GamesIndustry.bizCan you break down the data pipeline in terms of Kinect's latency for us a little bit please? Using USB must mean there's a baseline lag that can't be optimised any further - alongside the rest of the processing does that mean that there's a certain level of unavoidable lag?

Alex Kipman

I would say no. I'll give you a real world example and then I'll try and break it down for you. Take driving. Driving was one of the first experiences that we showed, with Burnout Paradise, it's one of the cool experiences we'll have at launch with Kinect Joyride. Driving as a genre is a genre where, if you have any noticeable lag, you can't play the game - you'll oversteer or you'll understeer. That results in a sub-optimal experience.

In this world you can be, and we are, predictive, about where we're going to be. You can use strategy. I'll just mention one, but there are many, where you can precisely understand where you're going to be before you're there.

That's a generic answer, but let me break it apart for you in bits and pieces. The first thing you have to think about, when you're thinking about Kinect titles, is that we're moving from a digital world - a world of zeroes and ones, a world of cause and effect, of yes and no - into an analogue world, where you are the controller. In that world, where you are the controller and we're looking at the real world, understanding human speech, using motion and identity recognition, this is not a world of yes and no. It's a world of maybes.

It's not a world of true and false, this is a world of probables. From that perspective, you have to break the problem apart differently. So if you think about it, the actual human introduces, and forget about USB, the devices, anything like that, the actual human introduces lag. But differently. If you look at the physical space that you have to traverse, to move your thumb on a joypad, and you look at the physical space you have to traverse to drive a car, or punch someone, or paddle down the river - it takes you longer.

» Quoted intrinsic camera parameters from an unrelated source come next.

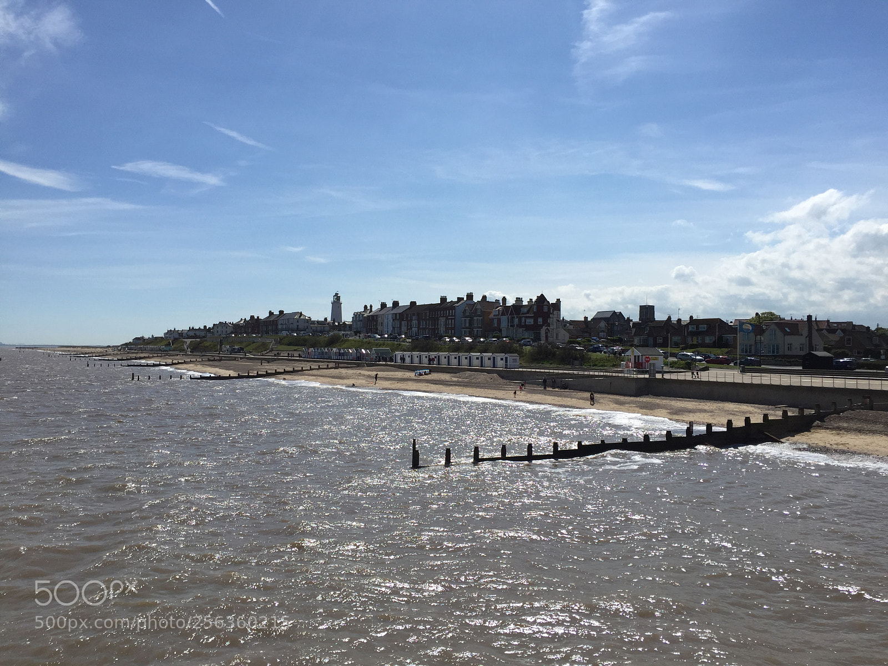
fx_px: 744
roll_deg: -1.6
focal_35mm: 29
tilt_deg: +1.7
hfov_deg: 61.7
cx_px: 444
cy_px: 333
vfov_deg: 48.2
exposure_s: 1/5650
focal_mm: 4.15
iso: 32
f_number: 2.2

You as a human are going to take longer to traverse the real space because you're actually traversing more physical space. So the first kind of component that we think about, and have to worry about, is the actual human factor and what the human does in terms of adding lag into the system. The next one is about physics. And physics laws, well, they're laws, they're not subjective. Light only travels so fast, and there are plenty of other rules that people have come up with that we can't work around.

In the world of zeroes and ones, all you're doing is sending zeroes and ones down a pathway. In our world, we're actually perceiving the world. We are visualising the world and we're understanding the acoustic characteristics of the world. You know what, that takes longer as well. Now, pass all of this rich data to the console, where the Kinect brain lives, and there's more processing. In the world of zeroes and ones, zero means accelerate, one means brake.

In our world, as you correctly identified, there's a whole heck of science fiction turned science fact to really work in terms of our sophisticated set of algorithms that translate all of this noisy data of voice and visuals into human understanding, full body motion, identity recognition, voice recognition, and that takes time.

So when I look at the entire chain, look at what the human adds, what the physical barriers add in terms of laws of physics and what processing adds, you find out pretty quickly that simply adding these numbers up means you wouldn't be able to drive a car.

As a matter of fact you would find that there's a reason that these kinds of science fiction turned science fact technologies haven't been available before. And this is where I'll tell you, 'hey, there's been a breakthrough'. Quite a significant number of them. We've introduced them into the pipeline to essentially erase it - and essentially be comparative in terms of the immersion you get and the responsiveness you get.

The best way to experience this is to see it. And it can be from you using your hands or your voice to navigate the dash, and seeing this ability, precision and lag-free behaviour of the cursor, all the way to playing any one of our games from Dance Central to Joy Ride, which is my favourite example, because if it were laggy, you wouldn't be able to drive that car.